Here’s the solution:

def encrypt(plaintext_alphabet, ciphertext_alphabet, message):
    output = ""
    
    for symbol in message:
        # if symbol is in the plaintext alphabet, substitute it
        i = plaintext_alphabet.find(symbol)
        if i >= 0:
            symbol = ciphertext_alphabet[i]
        
        output += symbol
    
    return output

This works, but it is not efficient.

You may have noticed that the find method is a linear search, and we’re doing this repeatedly with the same few symbols. Following the advice above, it would be better to store the plaintext-to-ciphertext substitutions in a dictionary.
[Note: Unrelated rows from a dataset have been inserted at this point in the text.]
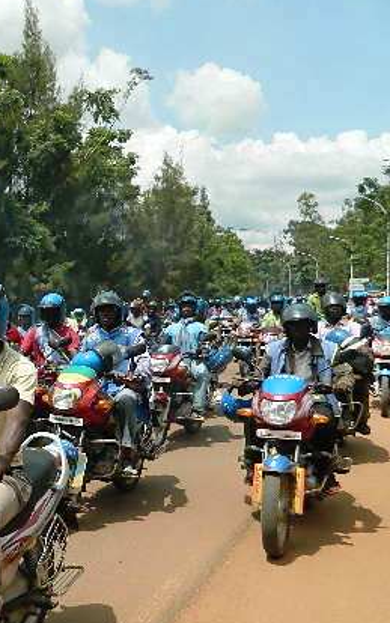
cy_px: 345
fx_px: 697
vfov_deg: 48.1
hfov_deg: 27.8
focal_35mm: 41
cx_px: -66
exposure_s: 1/250
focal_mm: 4.5
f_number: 8.7
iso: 80
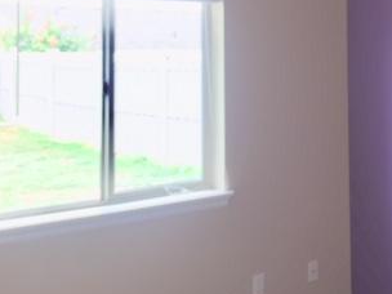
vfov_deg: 23.3
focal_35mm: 61
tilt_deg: +3.0
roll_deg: +0.1
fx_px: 691
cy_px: 21
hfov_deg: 30.7
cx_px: 329
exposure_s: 1/60
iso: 40
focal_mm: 4.15
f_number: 2.2
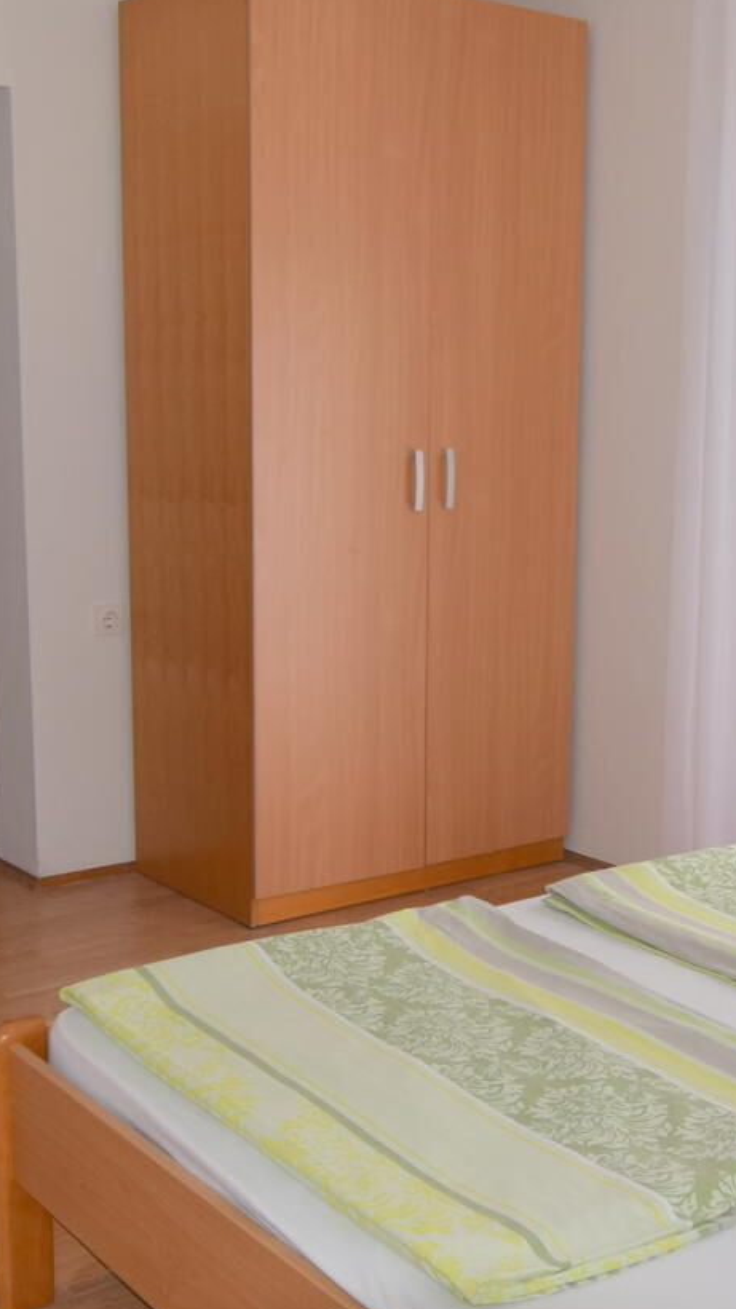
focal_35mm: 46
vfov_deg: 44.6
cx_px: 450
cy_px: 631
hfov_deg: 25.9
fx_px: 1597
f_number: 5
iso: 110
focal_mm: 10
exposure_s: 1/200
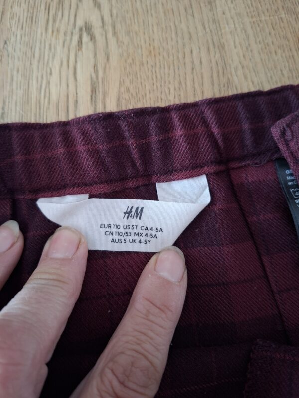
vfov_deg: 73.9
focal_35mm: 23
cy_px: 199
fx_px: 265
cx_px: 150
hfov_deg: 58.9
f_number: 1.8
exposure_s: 1/25
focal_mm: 5.54
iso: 400
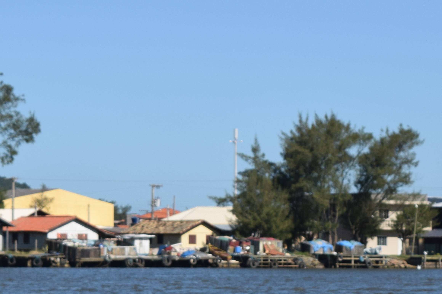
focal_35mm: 186
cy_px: 356
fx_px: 2283
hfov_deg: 11.0
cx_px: 385
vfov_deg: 7.3
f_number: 8
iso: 200
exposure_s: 1/800
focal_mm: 48
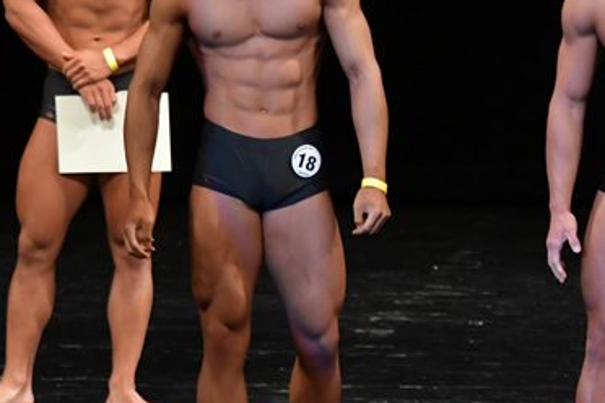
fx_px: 8923
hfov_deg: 3.9
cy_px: 188
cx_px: 471
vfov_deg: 2.6
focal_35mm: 531
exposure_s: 1/400
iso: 3200
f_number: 5.6
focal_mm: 170
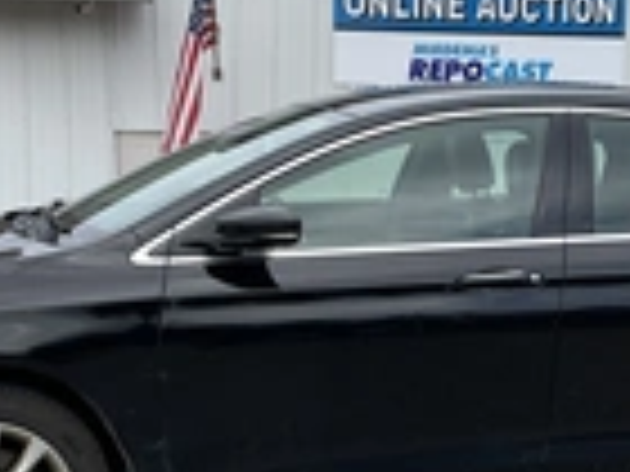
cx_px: 369
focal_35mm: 83
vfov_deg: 17.7
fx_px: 1511
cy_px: 355
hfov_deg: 23.5
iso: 25
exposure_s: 1/1221
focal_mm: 3
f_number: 1.8
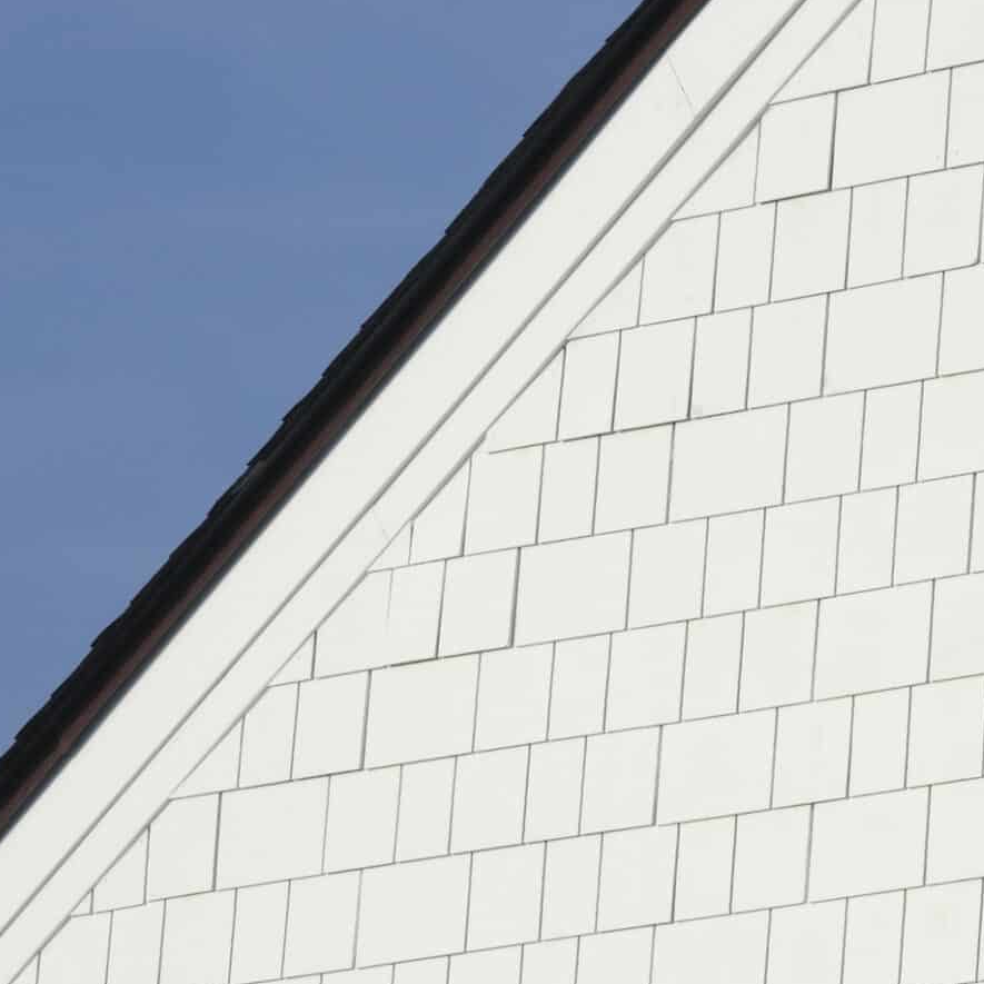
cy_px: 717
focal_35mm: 545
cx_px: 738
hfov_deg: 3.2
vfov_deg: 3.2
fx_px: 17527
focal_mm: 185
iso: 200
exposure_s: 1/125
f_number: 11
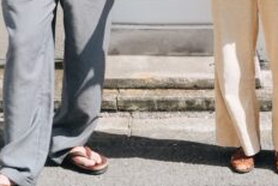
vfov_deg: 9.9
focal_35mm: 128
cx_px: 188
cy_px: -193
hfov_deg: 16.0
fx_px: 989
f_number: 8
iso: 1600
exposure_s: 1/3200
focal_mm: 29
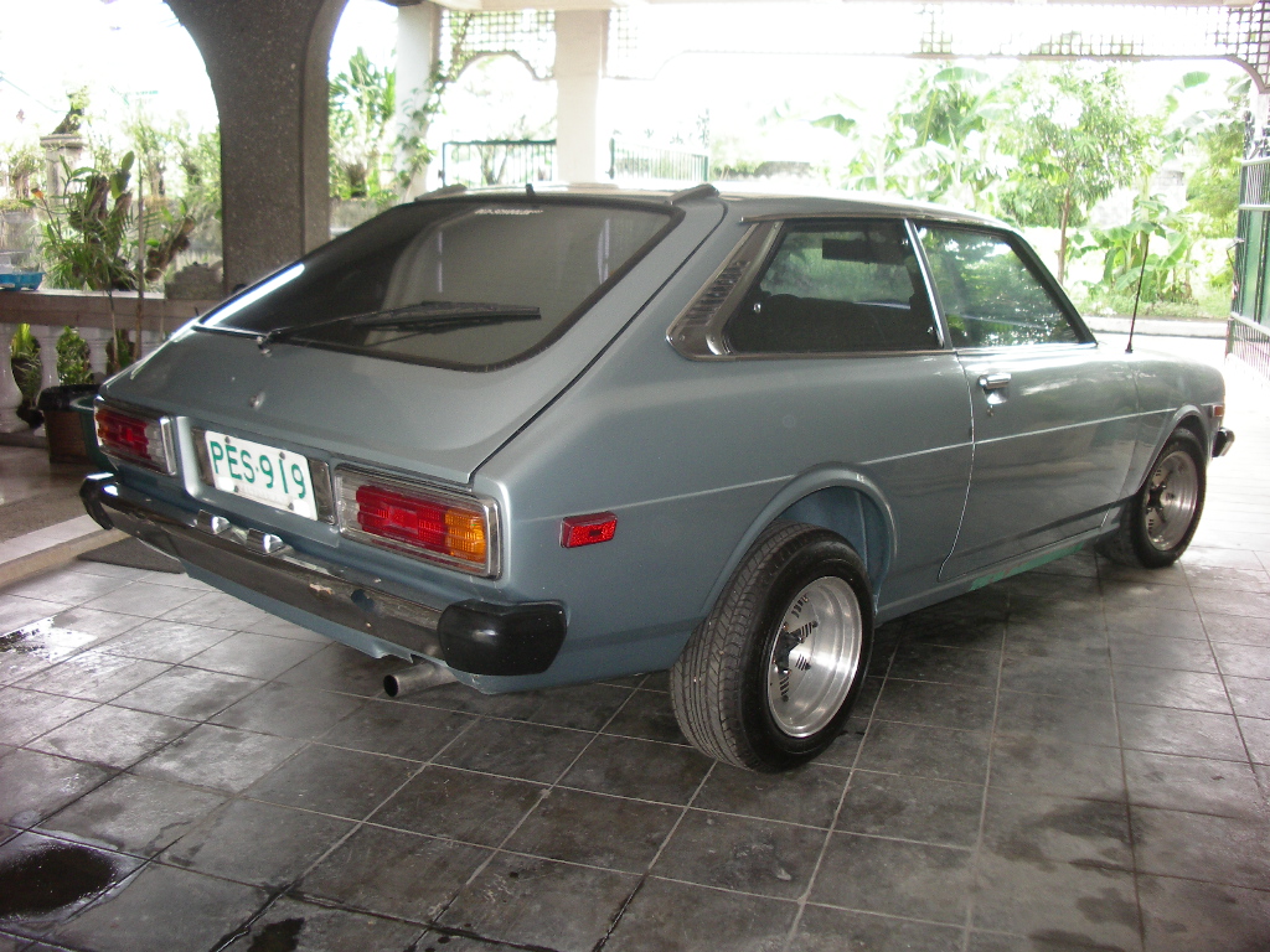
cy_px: 476
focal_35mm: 35
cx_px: 635
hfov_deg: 52.6
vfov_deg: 40.7
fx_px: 1284
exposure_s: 1/80
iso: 160
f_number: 2.6
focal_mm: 5.8
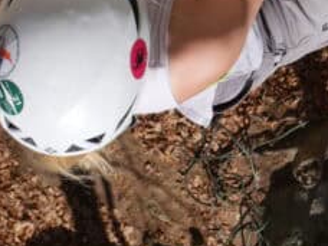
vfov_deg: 8.1
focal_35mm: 184
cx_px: 258
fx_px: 1743
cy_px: 37
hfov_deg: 10.7
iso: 200
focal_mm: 35
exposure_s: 1/320
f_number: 9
But there’s a worse, more subtle problem. Every time we add a symbol to the output string, the whole string is copied to make a new string. If n is the message length, then the algorithm is O(n2) just because of string concatenation.

Good solution

Let’s fix both problems; we can begin by building a dictionary of substitutions. Then, to build the output string, we should put the parts in a list and join them all at once. Here’s the improved solution:

def encrypt(plaintext_alphabet, ciphertext_alphabet, message):
    # build a dictionary of substitutions
    substitutes = dict()
    for i, symbol in enumerate(plaintext_alphabet):
        substitutes[symbol] = ciphertext_alphabet[i]
    
    # collect the output in a list
    output = []
    
    for symbol in message:
        # if symbol is in the plaintext alphabet, substitute it
        if symbol in substitutes:
            symbol = substitutes[symbol]
        
        output.append(symbol)
    
    # join the parts all at once
    return ''.join(output)

The code is now more complicated, but we replaced the find method with a dictionary’s get operation, and we replaced the string concatenation with a list’s append operation. Both of these are O(1) on Python’s built-in data structures, and the algorithm is now O(n) — a big improvement.

Moral of the story

If you repeatedly search one sequence to find an index in another, build a dictionary instead. Dictionary data structures are designed to make the get operation efficient.

Never build a long string by concatenation. Instead, collect the parts in a list, then join them all together at once.

Footnotes

  1. The first missing integer is at most n + 1, so the main loop runs O(n) times in the worst case.
  2. Python’s sets are a kind of hash map. Another efficient set data structure specifically for positive integers is a bit set.
  3. The first loop is O(n) assuming that accessing a key in the dictionary is O(1). This is true for Python dictionaries, which are a kind of hash map.
  4. That is, assuming there are no side-effects of calling the function.